Background

Genome editing tools are very important for the investigations of biological mechanisms and prevention and/or treatment of genetic diseases (Maeder and Gersbach, 2016). In the last couple of decades, several genome editing tools have been introduced, which include the meganucleases (Epinat et al., 2003), zinc finger nucleases (ZFNs) (Kim et al., 1996), transcription activator-like effector-based nucleases (TALEN) (Christian et al., 2010), and the clustered regularly interspaced short palindromic repeats (CRISPR)-associated genes (Cas) (Jinek et al., 2012; Cong et al., 2013; Sander and Joung, 2014). In general, these tools create DNA double stranded breaks (DSB) to trigger genome editing in vivo (Maeder and Gersbach, 2016). The evaluation of the efficiencies and specificities of genome editing tool is essential for their applications and further developments. In our recent published study, we described a reporter that can generate quantitative readout for genome editing efficiency (Kumar et al., 2019). In this system, a ~20 bp target sequence is placed in a multiple cloning site (MCS) which is right after the start codon of Cerulean fluorescence protein (CFP) to generate a frame-shift of the open reading frame (ORF). This frameshifted-CFP (FsCFP) can be used as a reporter of genome editing because only when there is a successful DNA-double strand break (DSB) event on the target sequence followed with a non-homologous end joining (NHEJ) to generate an in/del event to shift the reading frame to a correct order (by a chance of up to 1/3), the CFP fluorescence will be reactivated as a positive readout.
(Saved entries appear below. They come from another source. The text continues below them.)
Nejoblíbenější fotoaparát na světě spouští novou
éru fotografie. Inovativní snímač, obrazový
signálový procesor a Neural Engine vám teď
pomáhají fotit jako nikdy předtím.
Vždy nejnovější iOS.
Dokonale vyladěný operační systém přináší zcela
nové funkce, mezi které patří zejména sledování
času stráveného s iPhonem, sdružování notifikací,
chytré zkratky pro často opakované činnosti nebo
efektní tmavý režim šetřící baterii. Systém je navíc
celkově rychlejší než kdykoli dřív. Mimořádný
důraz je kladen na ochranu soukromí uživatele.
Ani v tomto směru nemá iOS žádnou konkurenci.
To facilitate the quantification, an internal ribosome entry site (IRES) and a red fluorescence protein, mCherryFP, is placed after the reporter. In principle, this reporter can be applied to any genome editing system as long as a DSB and NHEJ are expected from the editing. This approach can effectively detect low-efficiency editing in a population of cells with very low false negative or false positive. Furthermore, in this method, the positive cells can be conveniently identified and enriched for the examination or validation of the in/del event in the genome. Also, this method can be easily adapted for screening to optimize the genome-editing enzyme or the other components (such as guide-RNA) in the positive cells. Here, we used the CRISPR-Cas9 technique as a demonstration and the flow cytometry as the readout of the fluorescence events.

In this protocol, the target sequence is inserted between restriction sites of NotI and XhoI before CFP reporter together with sequence for the optimal recognition of Cas9 and a premature STOP codon to create a frame shift. The reporter region is then integrated in the nuclear genome of the target cell by the assistance of lentivirus. The target cells expressing the red fluorescence protein are then isolated by fluorescence-activated cell sorting (FACS), before vectors containing the Cas9 and gRNA are introduced into these cells. After incubation, the ratio of the CFP over mCherryFP was measured in flow cytometry to provide quantitative measurement for the efficiency of the genome editing.